• EXTRAIT DU TEXTE
::::::::
Des excuses? Quoi, il a insulté la chanteuse? Voici ce qu’il a dit en ondes:
C’est une nouvelle triste, mais… Y a une fille qui est morte, elle s’appelle Lhasa de Sela, et là on essaie de nous nous faire croire que c’est une grande vedette, pis que c’est ben grave… C’est sûr que c’est grave, elle est morte. C’est triste pour la famille, mais j’ai l’impression qu’on est en train de nous fabriquer une vedette, parce qu’y a personne de mon entourage qui connaît cette fille-là. J’ai posé la question, ce midi… Le monde m’a dit « C’est qui, ça » ? Moi je la connais pas. Personne ne la connaît dans mon entourage.
Peut-on m’expliquer ce qu’il y a d’insultant dans ces propos? Il s’agit d’une plate vérité. Lhasa de Sela était peut-être connue dans certains milieux culturels, mais pour la vaste majorité, elle était une pure inconnue. De nom, je la connaissais également, mais je n’ai jamais entendu la moindre de ses chansons et je ne connais personne, dans mon entourage immédiat, qui la faisait jouer dans des partys ou des soirées. Lhasa qui, Lhasa quoi, connais pas!
Évidemment, ce n’est pas parce qu’on ne connaît pas une artiste qu’on doit sous-estimer l’impact de sa mort sur certaines personnes. Mais la vérité – et je crois que c’est là la clef du propos de Lacroix – c’est que Lhasa de Sela semble principalement être un trip de chroniqueurs culturels, de gens branchés sur certains milieux alternatifs. Et par définition, ce qui est alternatif est souvent moins connu. Ce n’est pas une fierté que de ne pas jouer à un poste de « matante » comme semble l’affirmer Lagacé, mais plutôt un signe que Lhasa de Sela n’a jamais su se sortir de sa marginalité.
::::::::
• LIGNES RÉPERTORIÉES
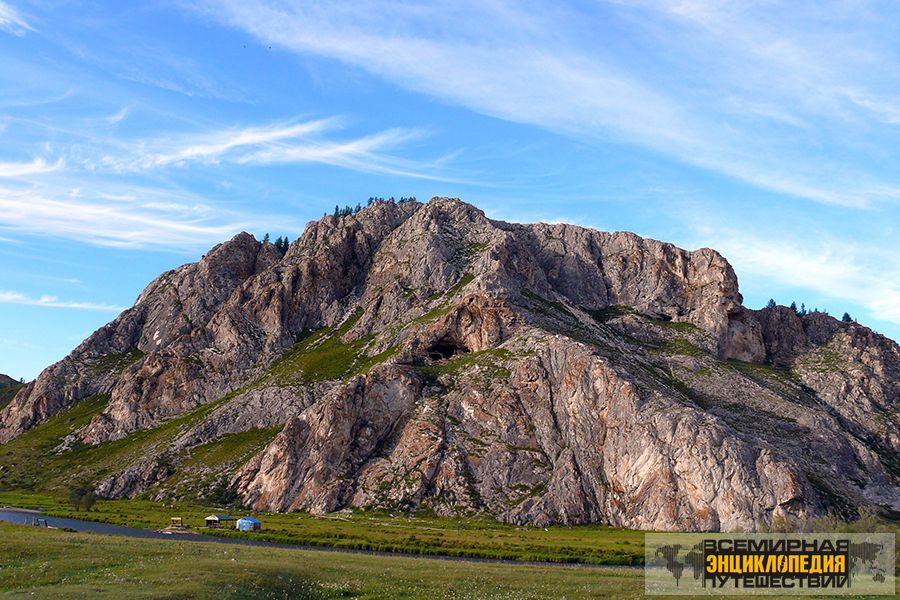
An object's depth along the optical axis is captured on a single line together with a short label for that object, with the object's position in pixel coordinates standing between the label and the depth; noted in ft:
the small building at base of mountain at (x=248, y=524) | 424.46
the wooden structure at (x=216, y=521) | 444.96
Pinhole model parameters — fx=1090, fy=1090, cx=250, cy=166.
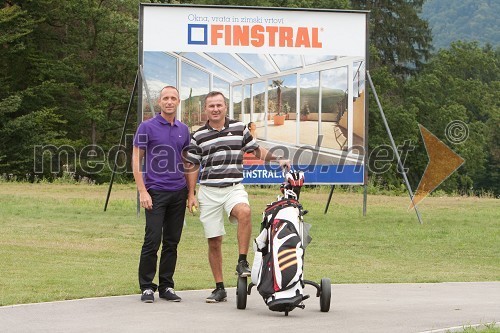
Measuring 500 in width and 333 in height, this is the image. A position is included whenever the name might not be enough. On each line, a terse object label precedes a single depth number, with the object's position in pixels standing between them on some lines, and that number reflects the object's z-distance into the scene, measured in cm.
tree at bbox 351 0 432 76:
::::::::
• UTILISER LES INFORMATIONS
1/ Recopiez fidèlement le passage de l'extrait sur Lhasa de Sela qui va de « Des excuses? Quoi, il » jusqu'à « dans mon entourage. ».
2/ Pour chaque affirmation, indiquez par oui ou par non si elle concorde avec l'extrait sur Lhasa de Sela, puis citez mot pour mot les termes qui tranchent : (a) les propos tenus en ondes affirment que personne dans l'entourage de celui qui parle ne connaît Lhasa de Sela ; (b) l'auteur a déjà écouté plusieurs chansons de Lhasa de Sela ; (c) l'auteur estime que ce qui est alternatif est souvent mieux connu.
Seul l'extrait doit servir de source pour répondre.

• RÉPONSES ATTENDUES
1/
Des excuses? Quoi, il a insulté la chanteuse? Voici ce qu’il a dit en ondes:
C’est une nouvelle triste, mais… Y a une fille qui est morte, elle s’appelle Lhasa de Sela, et là on essaie de nous nous faire croire que c’est une grande vedette, pis que c’est ben grave… C’est sûr que c’est grave, elle est morte. C’est triste pour la famille, mais j’ai l’impression qu’on est en train de nous fabriquer une vedette, parce qu’y a personne de mon entourage qui connaît cette fille-là. J’ai posé la question, ce midi… Le monde m’a dit « C’est qui, ça » ? Moi je la connais pas. Personne ne la connaît dans mon entourage.

2/
(a) Oui : « Personne ne la connaît dans mon entourage. »
(b) Non : « je n’ai jamais entendu la moindre de ses chansons »
(c) Non : « ce qui est alternatif est souvent moins connu »